The importance of standing out with simple, distinctive features in the wine market

Can you tell the difference between the two groups of bottles below at this level of detail?

 

If you don’t know, the answer is in the bottom of this text – but I invite you to look back here when you finish reading.

When speaking of Fast-Moving Consumer Goods (FMCG), can we assume that wine is the most complex category of them all? Arguably yes. It typically occupies the largest shelf proportion in supermarkets and the largest drinks list proportion in restaurants. Its natural complexity comes in the form of thousands of varietals and infinite possibilities of blending. Then there’s different regions and countries of origin as well as colour, production method, flavours, alcohol degree, age, oak, packaging, price, etc. The list goes on and on. Many of us have probably felt slightly lost or even awkward at one time or another in that moment when it’s time to choose a wine.

At ProWein 2018 alone, Wine Intelligence estimated that there were more than 150,000 unique wines on display. And all had relevant arguments to be there. But when we ask consumers to name wine brands unprompted in our Vinitrac® surveys, the average American regular wine drinker can only remember four.

So, when you are small, as most of producers are, how do you survive against all the competition? The answer to this question is highly subjective and depends on circumstantial factors. But, if we are speaking about producers within a wine region, the last decade of wine business has showed us that there is nothing more powerful than a large group of small producers making the best out of their region, consistently. And I guess the most important word here is ‘consistently’, in terms of liquid but also in terms of packaging.

I can’t remember how many times I have heard producers around the world describing the main benefits of their own region of origin as being ‘diverse in terms of possible wine styles we can produce’. This is great from the oenology perspective, but from a market point of view, when you are small, stories of diversity have never worked very well as there is nothing concrete to memorize, but many different things instead. The international trade, and consumers in general, want to know about you, but they don’t want it to be too complicated. They will favour simpler stories. They will particularly like when the story is about the uniqueness of region rather than a producer. They will love to see a group of producers within a region working consistency, year on year, around a unique wine style.

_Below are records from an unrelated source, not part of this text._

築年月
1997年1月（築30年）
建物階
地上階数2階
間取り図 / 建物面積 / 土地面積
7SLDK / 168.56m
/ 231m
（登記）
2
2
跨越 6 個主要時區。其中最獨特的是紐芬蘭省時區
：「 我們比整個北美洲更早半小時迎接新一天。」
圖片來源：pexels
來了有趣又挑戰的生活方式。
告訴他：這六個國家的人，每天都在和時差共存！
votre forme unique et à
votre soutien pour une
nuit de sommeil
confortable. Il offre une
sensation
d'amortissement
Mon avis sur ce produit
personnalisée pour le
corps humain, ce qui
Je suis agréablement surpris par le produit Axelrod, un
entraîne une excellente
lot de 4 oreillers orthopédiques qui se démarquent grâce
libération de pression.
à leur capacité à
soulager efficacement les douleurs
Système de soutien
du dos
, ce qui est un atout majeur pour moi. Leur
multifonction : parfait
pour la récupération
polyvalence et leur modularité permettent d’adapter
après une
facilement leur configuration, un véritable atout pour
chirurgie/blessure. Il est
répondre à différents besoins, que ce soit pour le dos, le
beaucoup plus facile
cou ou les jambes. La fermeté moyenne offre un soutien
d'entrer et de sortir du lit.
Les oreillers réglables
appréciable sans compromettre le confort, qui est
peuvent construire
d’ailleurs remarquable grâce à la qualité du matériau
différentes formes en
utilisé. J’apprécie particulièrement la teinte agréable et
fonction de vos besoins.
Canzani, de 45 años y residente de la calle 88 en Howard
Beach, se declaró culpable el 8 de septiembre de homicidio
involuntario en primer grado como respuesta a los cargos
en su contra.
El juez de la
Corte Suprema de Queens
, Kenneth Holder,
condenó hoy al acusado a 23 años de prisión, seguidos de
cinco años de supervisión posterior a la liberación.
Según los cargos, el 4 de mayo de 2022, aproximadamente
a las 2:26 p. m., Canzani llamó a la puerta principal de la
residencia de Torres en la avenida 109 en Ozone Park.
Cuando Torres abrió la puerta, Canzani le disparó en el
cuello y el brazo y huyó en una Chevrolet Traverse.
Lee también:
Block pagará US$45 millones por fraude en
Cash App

In the past decade, three particular regions understood the importance of consistency and of being unique and did a great job in the way they presented themselves in the markets with one unique and distinctive style, produced by many producers and even with distinctive packaging: Provence, Marlborough and Prosecco. I challenge you to try to understand what are the key elements that make these wines being definitely part of their regions.

 

So the group of images on the left are distinctly Prosecco, as their bottle shape has come to specify sparkling wine from this region. This one distinction makes their bottles easy to stand out in the crowd of thousands of bottles on the shelf.